The pace of the interview is matched to the individual. For example, some individuals may never have spoken about the events that contributed to the emergence of their voices and thoughts. The Maastricht Interview is typically conducted over 4 to 5 sessions. However the pace of the interview is highly individual
ACT Helps Depression following increased psychosis
A 2015 study “Acceptance and Commitment Therapy for depression following psychosis” explored the effectiveness of ACT as a intervention for people experiencing clinically significant depression following a psychotic episode. In the study, participants were randomly assigned to either an 10-session ACT intervention tailored for psychosis or given Treatment-As-Usual. In the study participants who received ACT for psychosis intervention, compared to those who received Treatment-As-Usual, were 15 times more likely to achieve clinically significant decreases in depression scores.
To be included, patients required a diagnosis of a:
- psychotic disorder (i.e.,schizophrenia, schizoaffective disorder, schizophreniform disorder, delusional disorder, brief psychotic disorder,
psychotic disorder NOS), or
- bipolar disorder with psychotic features, or
- depressive disorder with psychotic symptoms.
The participants in the study were:
- no longer acutely unwell – few had clinically significant levels of:-
- “Positive Symptoms” – problematic thoughts (delusions) or hallucinations or
- “Negative Symptoms” – severe reduction in emotional expressiveness (blunted affect) or emotional withdrawal and
- clinically significant levels of depression.
What was the ACT for Psychosis Intervention?

[Stored data entries]
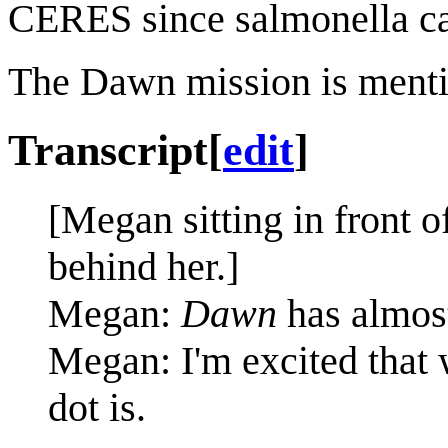
CERES since salmonella can
The Dawn mission is ment
Transcript
[
edit
]
[Megan sitting in front o
behind her.]
Megan:
Dawn
has almos
Megan: I'm excited that w
dot is.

ABOUT THIS EXERCISE
Rewrite as a short bulleted list the paragraph that begins "A 2015 study" in the text on therapy following psychosis, keeping its main facts.

ANSWER TO THIS PROBLEM
- A 2015 study, "Acceptance and Commitment Therapy for depression following psychosis," examined how effective ACT is for people with clinically significant depression after a psychotic episode.
- Participants were randomly assigned either to a 10-session ACT intervention tailored for psychosis or to Treatment-As-Usual.
- Those who received ACT were 15 times more likely than those receiving Treatment-As-Usual to achieve clinically significant decreases in depression scores.